We've only just started formal (pre-)schooling with our older one, and The Lovely Wife(tm) has been handling the supply purchases*, so I'm not quite sure what an appropriate amount to spend is. If I started buying the stuff, I'm sure that I'd wind up with "sticker shock" as well.

The electronic stuff is actually not too bad: flash drives are on sale for absurdly low prices every Monday and Thursday, and, as far as I'm concerned, there are only two calculators worth owning: the Little Professor and the TI-36...

*apparently, she believes that four-year-olds shouldn't have protractors, pocket protectors, t-squares, and copies of the periodic table: what kind of education are we giving our kids? :)

perlsand said...

I LOVED shopping for school supplies and to this day, I still get a rush in any type of store with stationery, paper, notebooks etc.. My best friend from elementary school still reminds me (sarcastically, I might add) that I was the only one who ever brought reinforcements (were they called this outside of NY as well?) to school for when the little hole in the page inevitably tears.I think we had to lick them in those days and they were only white!
Unfortunately, none of my children shared my enthusiasm and it just became another source of embarrassment for them "Mom, I'm in 10th grade, I think I can do this myself!"
I'm wondering if I should hold out for when my grandson reaches school age but being that he's only 5 months old, I'm concerned everything will be on a laptop by then!
Thank you for allowing me to walk down memory lane. Excuse me while I go find that 10th grader and drag her to the store!

ProfK said...

I loved school supply shopping, but back when I was in elementary school and even high school there was relatively little that we HAD to buy--a few spiral notebooks, filler paper, a looseleaf, some dividers (and yes, those reinforcements also), one or two pocket folders, a few pens and pencils, a protractor (usually lasted more than one year), a ruler and a small pack of crayons (not for school but for at home work). The fancy backpacks and rollaways were not around and most kids just carried their notebooks and books in a stack.
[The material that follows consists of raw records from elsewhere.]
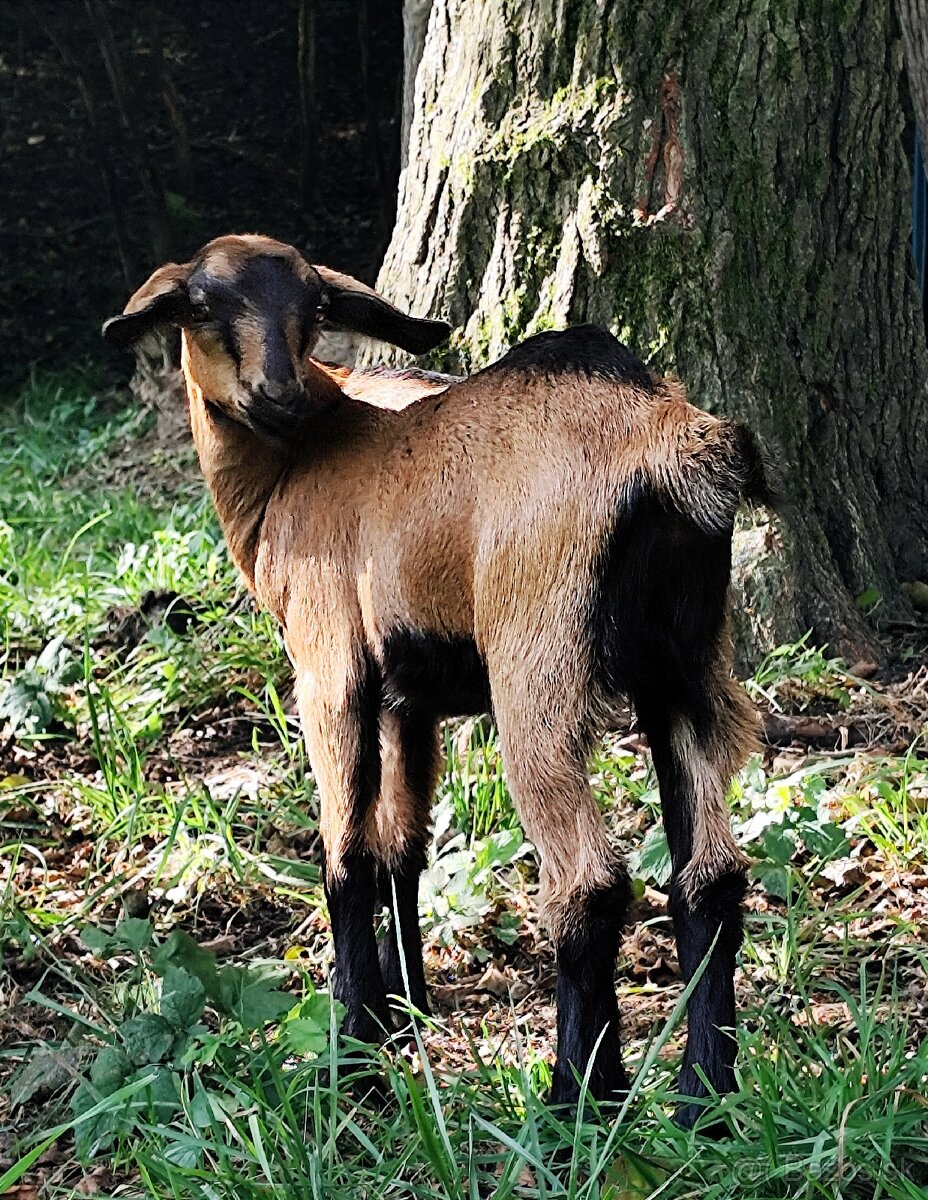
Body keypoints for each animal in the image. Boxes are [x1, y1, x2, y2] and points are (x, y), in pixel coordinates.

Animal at [101, 234, 773, 1123]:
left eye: (317, 305)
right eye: (202, 305)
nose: (280, 394)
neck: (298, 464)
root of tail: (675, 446)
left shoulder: (331, 668)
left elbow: (346, 858)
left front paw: (352, 1055)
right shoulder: (408, 696)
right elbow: (402, 852)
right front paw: (405, 1014)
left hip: (538, 658)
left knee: (589, 882)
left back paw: (574, 1101)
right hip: (689, 662)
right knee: (710, 878)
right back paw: (705, 1100)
My mom always allowed each of us to get a pack of "cute" stickers to personalize our notebooks and folders with.

Oh yes there is sticker shock--I was watching the moms check out at a few of the stores and the prices coming up on the registers were more in line with catering a bris for "only" 50 people than for buying what is basically paper.

Staying Afloat said...

Looseleaf binders are really expensive this year. Just saying. (And last year my receipt was taller than two of my kids.)

I also loved my crisp new supplies. And my mom tried to economize when possible.

That being said, sometimes you have to spend more at the beginning of the year so you don't have to replace it halfway through, and sometimes only your kid can tell you which supplies that's important for (spiral notebooks, folders, etc.)

Also, some kids find that the nigher quality (usually more expensive) stuff actually keeps them more orhanized, so if I can afford it, I get them for those kids.

G6 said...

Ooooh Perlsand,
I remember reinforcements (thanks for the smile). I actually splurged in my day on the ROLL that automatically ejected one at a time.

Staying Afloat,
I also agree that quality in this case is often worth the investment (as opposed to character and "branding" which NEVER is...). Five Star products go the distance and are worth the extra bucks.

That said, I still don't know why this stuff costs so much...

Teenager said...

I brought a laptop to school, what else do you need it has everything that you discussed in one, spellcheck, calculator, i dont even know some of the stuff you had back in the day

BLD said...

Train your child well: Just help yourself in the office and bring it home. Who'se gonna notice ?

Yoeli said...

It depends how much money you are saving, and whether you are going into debt. If you have credit card debt, and are not saving for retirement you should not be spending much on school supplies

Scraps said...

If you know where and when to shop, you can still get school supplies for pennies. Target and Wal-Mart have had several weeks of sales which, added up, would save a frugal parent a LOT of money on basic school supplies as well as some fun things.